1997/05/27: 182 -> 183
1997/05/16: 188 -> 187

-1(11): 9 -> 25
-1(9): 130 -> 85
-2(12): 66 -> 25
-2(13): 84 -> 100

◇ ◇ ◇ ◇ ◇

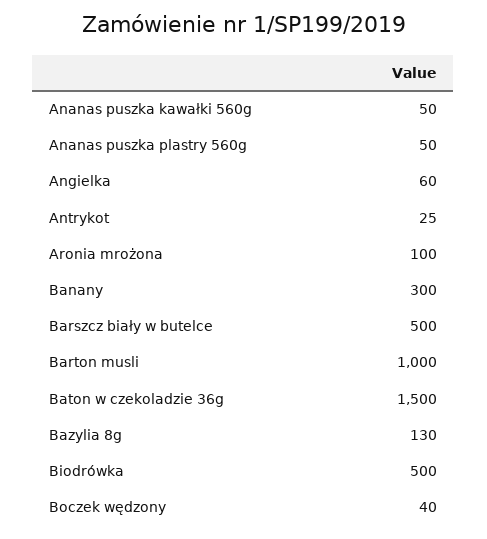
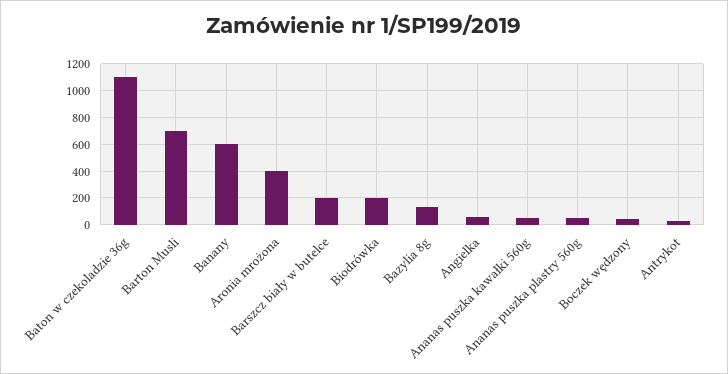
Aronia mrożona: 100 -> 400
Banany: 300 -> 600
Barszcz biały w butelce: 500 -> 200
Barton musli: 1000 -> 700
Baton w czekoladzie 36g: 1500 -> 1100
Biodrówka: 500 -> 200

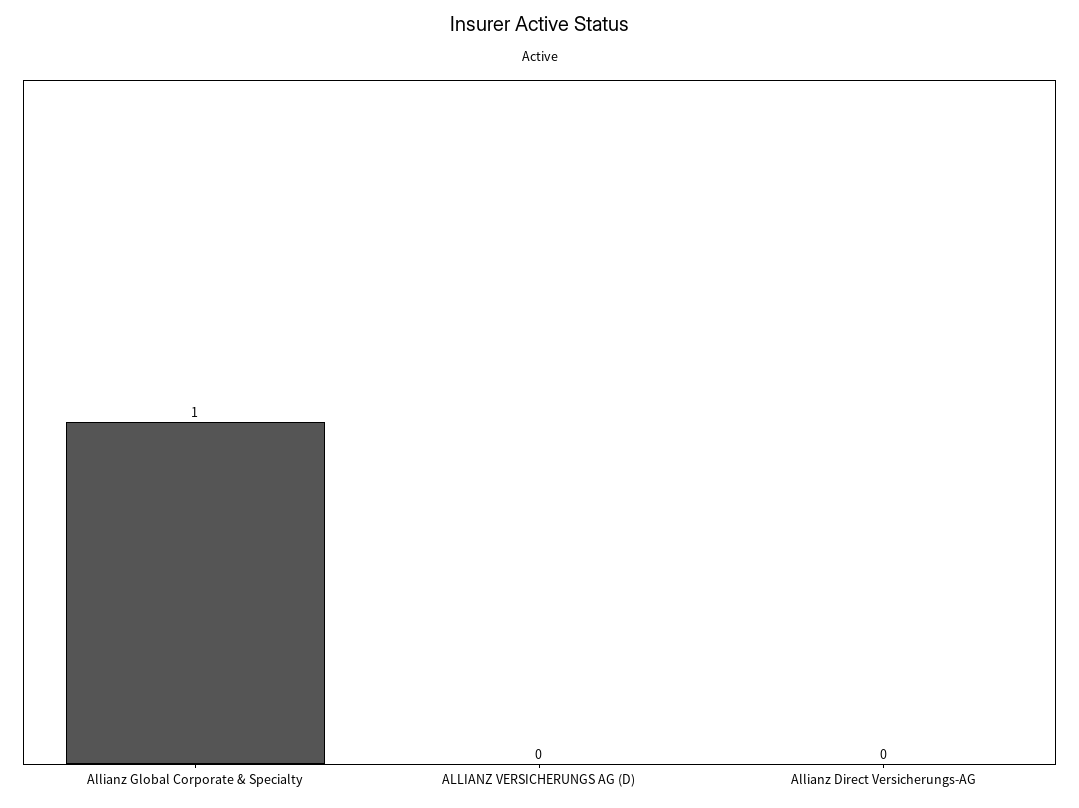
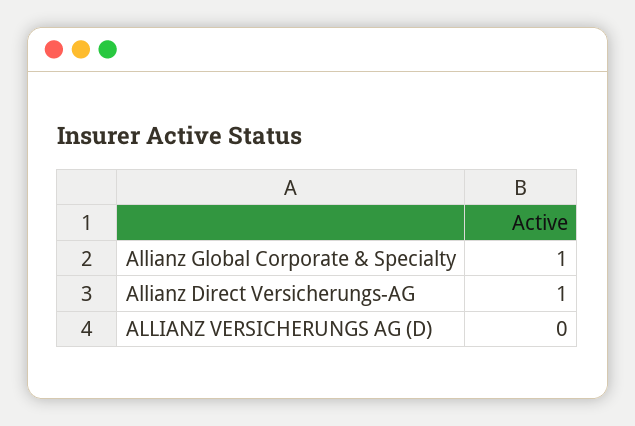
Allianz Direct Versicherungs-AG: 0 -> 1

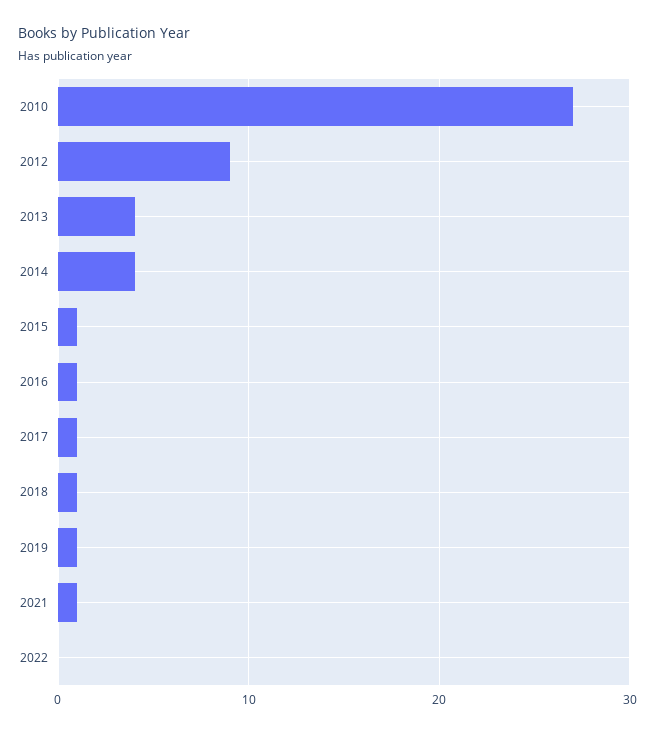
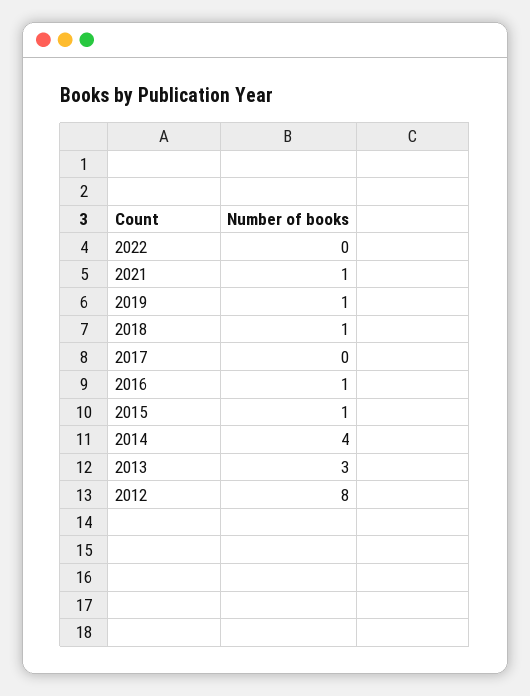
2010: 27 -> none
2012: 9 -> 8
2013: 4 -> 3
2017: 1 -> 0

◇ ◇ ◇ ◇ ◇

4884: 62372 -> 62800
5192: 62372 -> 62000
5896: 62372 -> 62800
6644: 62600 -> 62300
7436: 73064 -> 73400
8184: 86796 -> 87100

◇ ◇ ◇ ◇ ◇

### ABOUT THIS TASK
Return word for word the lines of the listing above, starting at the line with "Allianz Direct Versicherungs-AG: 0 -> 1" and ending at the line with "2017: 1 -> 0", both included. Pictures do not belong in the copy.

### WRITTEN SOLUTION
Allianz Direct Versicherungs-AG: 0 -> 1

2010: 27 -> none
2012: 9 -> 8
2013: 4 -> 3
2017: 1 -> 0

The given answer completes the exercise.